Part of this is because households with COVID-19 cases tend to be stigmatized by the community, especially in smaller cities like Sucre.
So when SEDES officials come knocking at the door to ask questions, people have little incentive to tell the truth.
A similar study was done in the country´s largest city, Santa Cruz, and the results were also considered useless in terms of any reliable data.
More advanced contact tracing methods have been discussed, along with the possibility of doing forced rapid tests on residents in their homes.
However, the government has yet to see the amount of equipment or manpower needed to pull the task off effectively.
Tensions between residents and local government escalate
On the morning of 4 Sept. officials from Mayor Lopez´s office were physically attacked at an open market while attempting to shut down operations for the next 72 hours.
Live footage of the attack at the market can be viewed here.
While the rest of the country has reopened and is functioning as normal, residents in Sucre were blindsided with another lockdown.

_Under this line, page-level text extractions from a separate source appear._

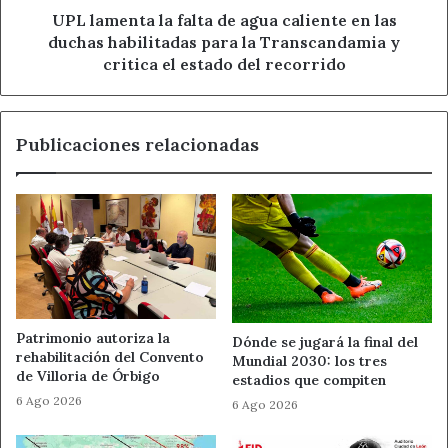
duchas
UPL lamenta la falta de agua caliente en las
Ahora León
Ayuntamiento de León
habilitadas
duchas habilitadas para la Transcandamia y
para
critica el estado del recorrido
Noticias de León
PP de León
la
Transcandamia
y
Publicaciones relacionadas
critica
el
estado
del
recorrido
Patrimonio autoriza la
Dónde se jugará la final del
rehabilitación del Convento
Mundial 2030: los tres
de Villoria de Órbigo
estadios que compiten
6 Ago 2026
6 Ago 2026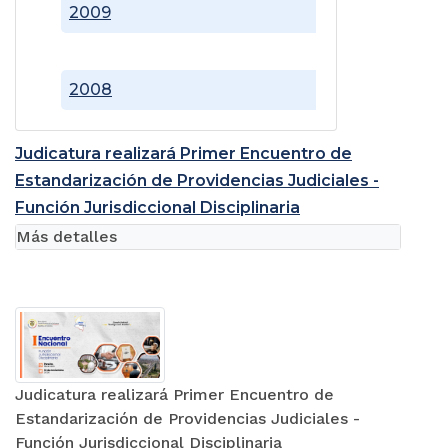
2009
2008
Judicatura realizará Primer Encuentro de
Estandarización de Providencias Judiciales -
Función Jurisdiccional Disciplinaria
Más detalles
Judicatura realizará Primer Encuentro de
Estandarización de Providencias Judiciales -
Función Jurisdiccional Disciplinaria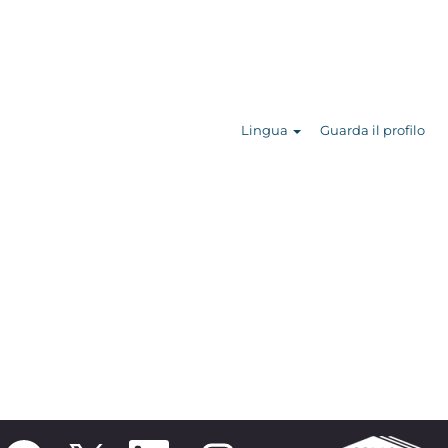
Cerca nelle
offerte
Lingua
Guarda il profilo
S
S
S
S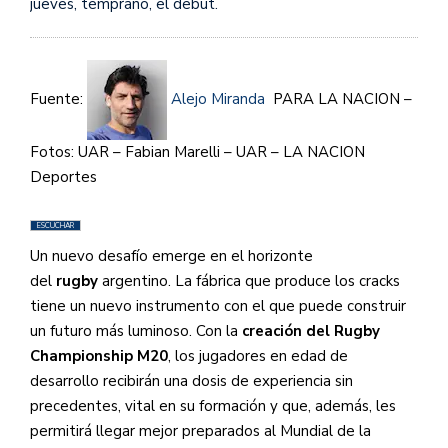
jueves, temprano, el debut.
Fuente:
Alejo Miranda
PARA LA NACION –
Fotos: UAR – Fabian Marelli – UAR – LA NACION
Deportes
ESCUCHAR
Un nuevo desafío emerge en el horizonte
del
rugby
argentino. La fábrica que produce los cracks
tiene un nuevo instrumento con el que puede construir
un futuro más luminoso. Con la
creación del Rugby
Championship M20
, los jugadores en edad de
desarrollo recibirán una dosis de experiencia sin
precedentes, vital en su formación y que, además, les
permitirá llegar mejor preparados al Mundial de la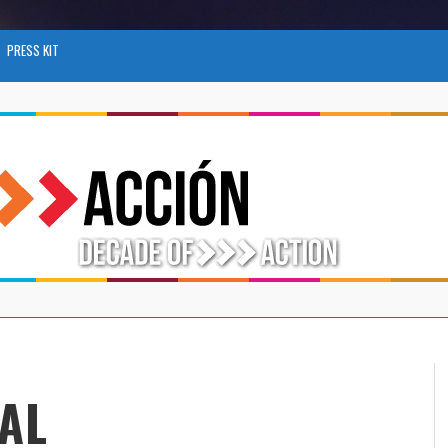
PRESS KIT
AL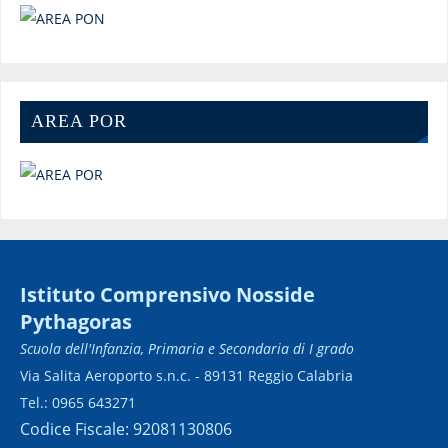
AREA POR
Istituto Comprensivo Nosside
Pythagoras
Scuola dell'Infanzia, Primaria e Secondaria di I grado
Via Salita Aeroporto s.n.c. - 89131 Reggio Calabria
Tel.: 0965 643271
Codice Fiscale: 92081130806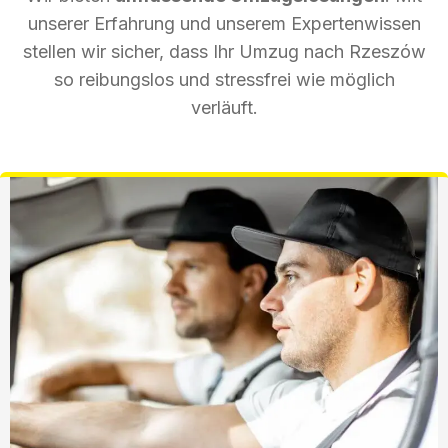
unserer Erfahrung und unserem Expertenwissen
stellen wir sicher, dass Ihr Umzug nach Rzeszów
so reibungslos und stressfrei wie möglich
verläuft.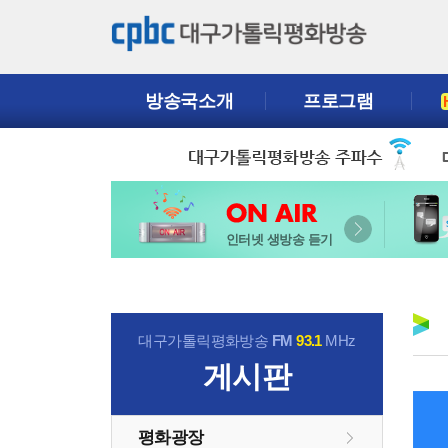
방송국소개
프로그램
인터넷 생방송 듣기
대구가톨릭평화방송
FM
93.1
MHz
게시판
평화광장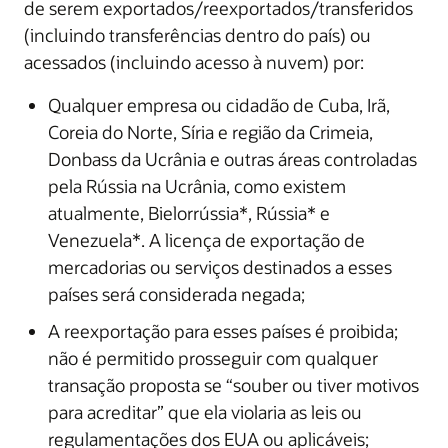
de serem exportados/reexportados/transferidos
(incluindo transferências dentro do país) ou
acessados (incluindo acesso à nuvem) por:
Qualquer empresa ou cidadão de Cuba, Irã,
Coreia do Norte, Síria e região da Crimeia,
Donbass da Ucrânia e outras áreas controladas
pela Rússia na Ucrânia, como existem
atualmente, Bielorrússia*, Rússia* e
Venezuela*. A licença de exportação de
mercadorias ou serviços destinados a esses
países será considerada negada;
A reexportação para esses países é proibida;
não é permitido prosseguir com qualquer
transação proposta se “souber ou tiver motivos
para acreditar” que ela violaria as leis ou
regulamentações dos EUA ou aplicáveis;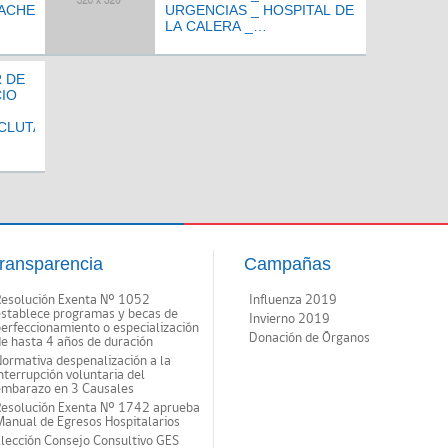
MACHE
URGENCIAS _ HOSPITAL DE
LA CALERA _
RECLUTAMIENTO EXTERNO
 DE
IO
CLUTAMIENTO
ransparencia
Campañas
Resolución Exenta Nº 1052
Influenza 2019
establece programas y becas de
Invierno 2019
erfeccionamiento o especialización
Donación de Órganos
e hasta 4 años de duración
ormativa despenalización a la
nterrupción voluntaria del
embarazo en 3 Causales
Resolución Exenta Nº 1742 aprueba
anual de Egresos Hospitalarios
lección Consejo Consultivo GES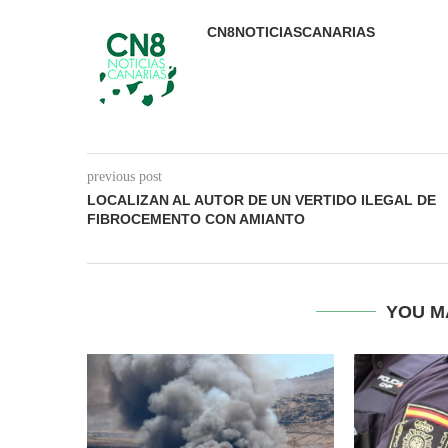
CN8NOTICIASCANARIAS
previous post
LOCALIZAN AL AUTOR DE UN VERTIDO ILEGAL DE
FIBROCEMENTO CON AMIANTO
YOU M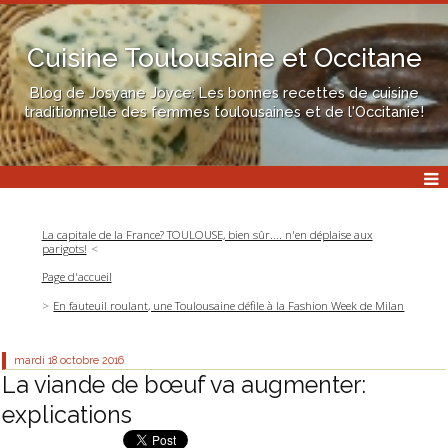
Cuisine Toulousaine et Occitane
Blog de Josyane Joyce: Les bonnes recettes de cuisine
traditionnelle des femmes toulousaines et de l'Occitanie!
La capitale de la France? TOULOUSE, bien sûr.... n'en déplaise aux
parigots!
Page d'accueil
En fauteuil roulant, une Toulousaine défile à la Fashion Week de Milan
mardi 18
octobre 2016
La viande de bœuf va augmenter:
explications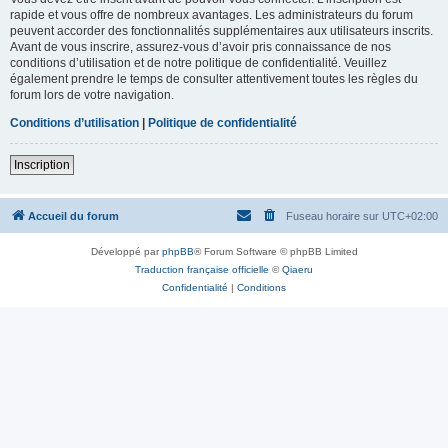
rapide et vous offre de nombreux avantages. Les administrateurs du forum
peuvent accorder des fonctionnalités supplémentaires aux utilisateurs inscrits.
Avant de vous inscrire, assurez-vous d’avoir pris connaissance de nos
conditions d’utilisation et de notre politique de confidentialité. Veuillez
également prendre le temps de consulter attentivement toutes les règles du
forum lors de votre navigation.
Conditions d’utilisation
|
Politique de confidentialité
Inscription
Accueil du forum
Fuseau horaire sur
UTC+02:00
Développé par
phpBB
® Forum Software © phpBB Limited
Traduction française officielle
©
Qiaeru
Confidentialité
|
Conditions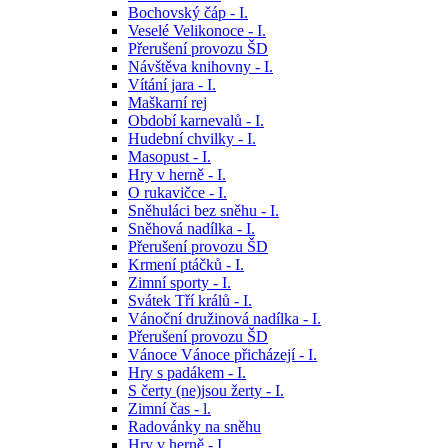
Bochovský čáp - I.
Veselé Velikonoce - I.
Přerušení provozu ŠD
Návštěva knihovny - I.
Vítání jara - I.
Maškarní rej
Období karnevalů - I.
Hudební chvilky - I.
Masopust - I.
Hry v herně - I.
O rukavičce - I.
Sněhuláci bez sněhu - I.
Sněhová nadílka - I.
Přerušení provozu ŠD
Krmení ptáčků - I.
Zimní sporty - I.
Svátek Tří králů - I.
Vánoční družinová nadílka - I.
Přerušení provozu ŠD
Vánoce Vánoce přicházejí - I.
Hry s padákem - I.
S čerty (ne)jsou žerty - I.
Zimní čas - l.
Radovánky na sněhu
Hry v herně - I.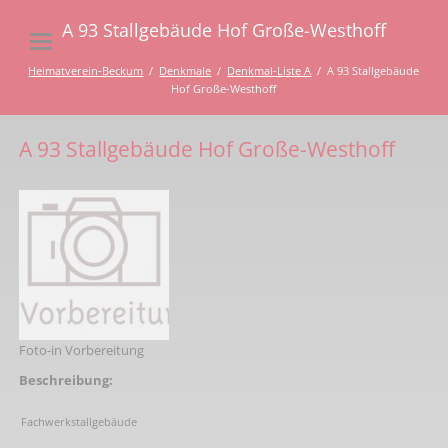
A 93 Stallgebäude Hof Große-Westhoff
Heimatverein-Beckum
Denkmale
Denkmal-Liste A
A 93 Stallgebäude
Hof Große-Westhoff
A 93 Stallgebäude Hof Große-Westhoff
Foto-in Vorbereitung
Beschreibung:
Fachwerkstallgebäude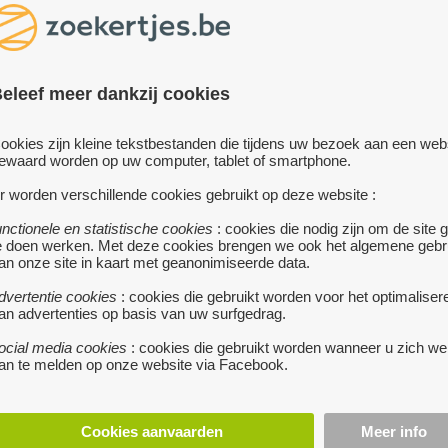
eleef meer dankzij cookies
te
ookies zijn kleine tekstbestanden die tijdens uw bezoek aan een web
ewaard worden op uw computer, tablet of smartphone.
EIKENHOUTEN ANTIEKE SP
r worden verschillende cookies gebruikt op deze website :
110 €
DIEST
• Ik verkoop 
unctionele en statistische cookies
: cookies die nodig zijn om de site 
eikenhouten antieke 
te koop
e doen werken. Met deze cookies brengen we ook het algemene gebr
met afmetingen 1 m 65 op 78 cm,
an onze site in kaart met geanonimiseerde data.
NTAFEL
achteraan voorzien van een stev
kram waardoor de zware spiegel
dvertentie cookies
: cookies die gebruikt worden voor het optimaliser
€
EVERGEM
• Te koop salon
ophangen geen probleem vormt.
an advertenties op basis van uw surfgedrag.
tafel,zo goed als nieuw,1,10
 60 cm breed.
meer...
ocial media cookies
: cookies die gebruikt worden wanneer u zich we
an te melden op onze website via Facebook.
Cookies aanvaarden
Meer info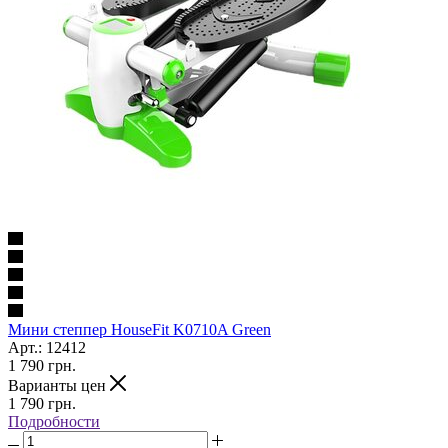
Мини степпер HouseFit K0710A Green
Арт.: 12412
1 790
грн.
Варианты цен
1 790
грн.
Подробности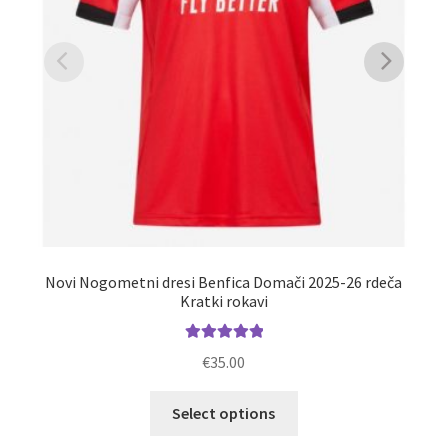
Novi Nogometni dresi Benfica Domači 2025-26 rdeča
Po
Kratki rokavi
Ocenjeno
€
35.00
5.00
od 5
Ta
Select options
izdelek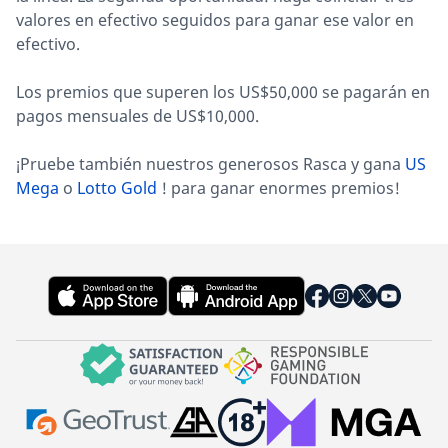
valores en efectivo seguidos para ganar ese valor en
efectivo.
Los premios que superen los US$50,000 se pagarán en
pagos mensuales de US$10,000.
¡Pruebe también nuestros generosos Rasca y gana
US
Mega
o
Lotto Gold
! para ganar enormes premios!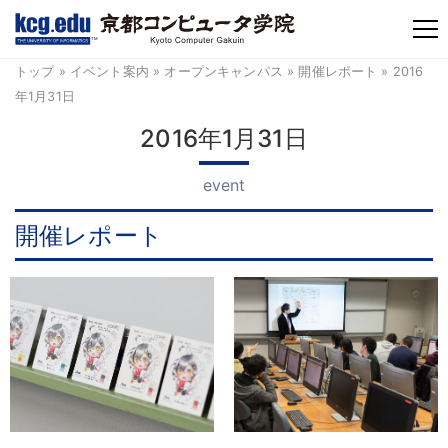
TM
トップ
»
イベント案内
»
オープンキャンパス
»
開催レポート
» 2016
年1月31日
2016年1月31日
event
開催レポート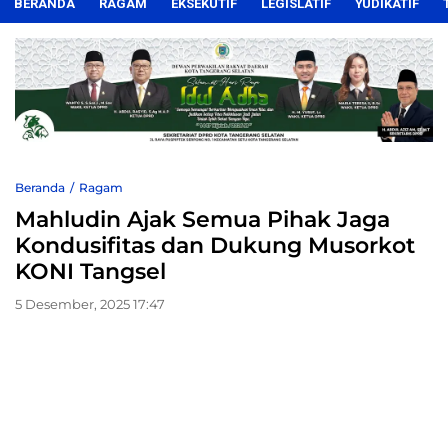
BERANDA
RAGAM
EKSEKUTIF
LEGISLATIF
YUDIKATIF
Beranda
Ragam
Mahludin Ajak Semua Pihak Jaga
Kondusifitas dan Dukung Musorkot
KONI Tangsel
5 Desember, 2025 17:47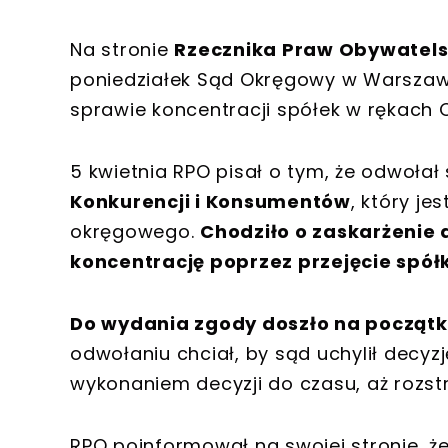
Na stronie
Rzecznika Praw Obywatels
poniedziałek Sąd Okręgowy w Warszawi
sprawie koncentracji spółek w rękach O
5 kwietnia RPO pisał o tym, że odwołał
Konkurencji i Konsumentów
, który j
okręgowego.
Chodziło o zaskarżenie d
koncentrację poprzez przejęcie spółk
Do wydania zgody doszło na początku
odwołaniu chciał, by sąd uchylił decyz
wykonaniem decyzji do czasu, aż rozst
RPO poinformował na swojej stronie, ż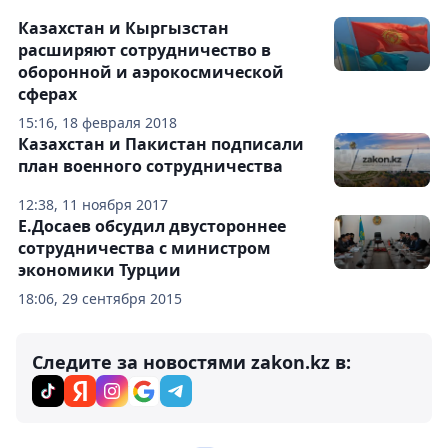
Казахстан и Кыргызстан
расширяют сотрудничество в
оборонной и аэрокосмической
сферах
15:16, 18 февраля 2018
Казахстан и Пакистан подписали
план военного сотрудничества
12:38, 11 ноября 2017
Е.Досаев обсудил двустороннее
сотрудничества с министром
экономики Турции
18:06, 29 сентября 2015
Следите за новостями zakon.kz в: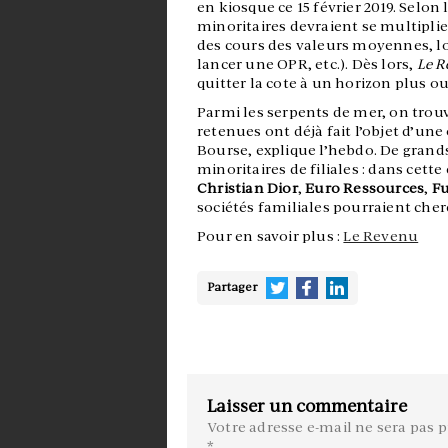
en kiosque ce 15 février 2019. Selon
minoritaires devraient se multiplie
des cours des valeurs moyennes, loi
lancer une OPR, etc.). Dès lors,
Le R
quitter la cote à un horizon plus o
Parmi les serpents de mer, on trou
retenues ont déjà fait l’objet d’une
Bourse, explique l’hebdo. De grands
minoritaires de filiales : dans cette
Christian Dior
,
Euro Ressources
,
F
sociétés familiales pourraient cher
Pour en savoir plus :
Le Revenu
Partager
Laisser un commentaire
Votre adresse e-mail ne sera pas p
*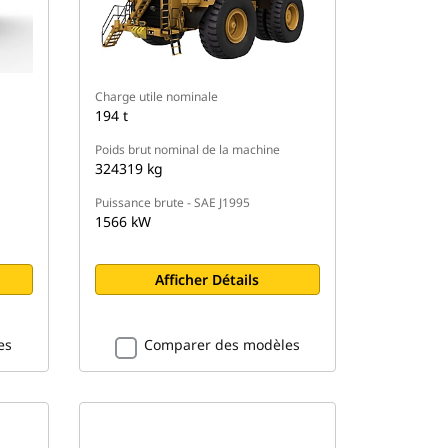
Charge utile nominale
194 t
Poids brut nominal de la machine
324319 kg
Puissance brute - SAE J1995
1566 kW
Afficher Détails
es
Comparer des modèles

It came as yet another dire economic blow from an overly tone-deaf local government.
Months of protracted lockdown and working restrictions have left people angry and desperate to secure vital income.
There have been numerous protests, roadblocks, and other measures used by residents since July to try and strong-arm both local and federal governments into letting people work longer hours with fewer limitations.
Despite a second stimulus bonus being approved by the parliament, the current interim president Jeanine Añez claims there isn´t enough money to give Bolivians any financial help.
These circumstances have created a proverbial powder keg among residents in smaller cities, like Sucre, where unemployment has struck the hardest.